═══ EXTRACTED TEXT
Additionally, investments in transport infrastructure can have several indirect effects on locations beyond the reach of lower transport costs. First of all, the aforementioned increase in local wages can lead to migration. On the other hand, the rise in local wages increases demand for products from other regions. These other regions see an increase in production and wages, which generates growth that feeds back across regions connected by trade. Additionally, consumers in regions indirectly affected by the project benefit from lower prices of goods produced in regions directly affected by the project. Finally, producers in regions not directly affected by the project suffer increased competition from producers in regions directly affected by it.

Literature on international trade and economic geography uses a market access approach that enables an analysis of global effects of transport network changes on producers and consumers. These various effects can be summarized using an accessibility metric known as “market access”. This measure can be constructed with information on transport costs in all municipalities and relevant markets.

In an innovative application, CPI/PUC-Rio researchers adapted the market access approach to quantify the effects of building highways, railroads, or waterways on deforestation. This methodology is based on the three steps described further below. The analysis identifies transport infrastructure built or improved over time to determine the costs of bilateral trade. Geoprocessing tools and freight information on various agricultural products are used to generate bilateral transport cost data on all Brazilian municipalities and between the municipalities and their nearest ports from 1990 to 2010.
══════
#### WHAT IS NEEDED
Continue the passage on transport infrastructure, market access, and deforestation from the point where it stops.
═══ EXCERPTED DATA
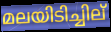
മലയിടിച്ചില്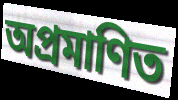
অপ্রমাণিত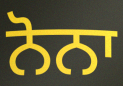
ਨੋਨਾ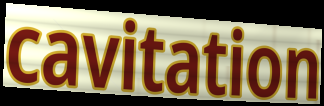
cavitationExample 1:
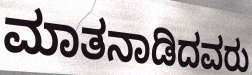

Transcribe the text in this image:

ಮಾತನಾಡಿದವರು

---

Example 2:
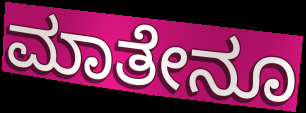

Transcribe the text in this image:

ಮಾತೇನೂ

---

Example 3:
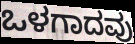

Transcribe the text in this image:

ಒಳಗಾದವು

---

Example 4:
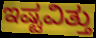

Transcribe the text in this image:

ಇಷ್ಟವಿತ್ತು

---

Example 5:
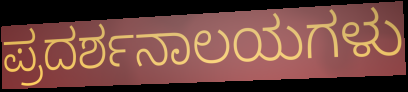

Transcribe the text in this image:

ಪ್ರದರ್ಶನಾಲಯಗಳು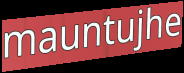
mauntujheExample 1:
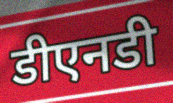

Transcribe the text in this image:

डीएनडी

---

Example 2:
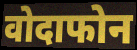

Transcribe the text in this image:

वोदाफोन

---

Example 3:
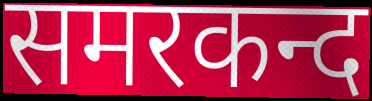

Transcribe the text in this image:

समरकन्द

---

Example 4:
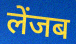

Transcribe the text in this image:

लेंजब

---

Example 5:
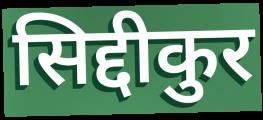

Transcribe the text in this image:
══════
#### RESPONSE TO THIS EXERCISE
1. Bilateral transport costs are constructed and combined with municipal population measures to create market access measures for each municipality. Municipalities with higher transport costs are less competitive and can reach fewer markets with their products, so their market access is more limited. The analysis shows that the construction and/or paving of highways considerably improves market access not only for municipalities located around the investment, but also for municipalities that are not located directly around the project. This suggests that this approach can identify areas of indirect influence much more accurately than other approaches that only use project distance metrics to identify such areas. A broader identification of areas of influence reflects the ability of the market access measure to encompass multiple dimensions in which changes to transport costs can affect economic dynamics.

2. An econometric model is used to estimate the response of agricultural expansion to changes in market access in municipalities in the Legal Amazon by combining market access data with georeferenced information on land use from 1990 to 2019. This model found that a 1% increase in market access increases deforestation by 0.5%.

3. Planned infrastructure projects are inserted into the transport network. New projects change the cost of transport and, consequently, market access as well. A project’s area of influence can be determined by comparing market access rates with and without the project.  A project’s deforestation risk and the cost of mitigating it can be calculated by combining the area of influence with the deforestation response to changes in market access.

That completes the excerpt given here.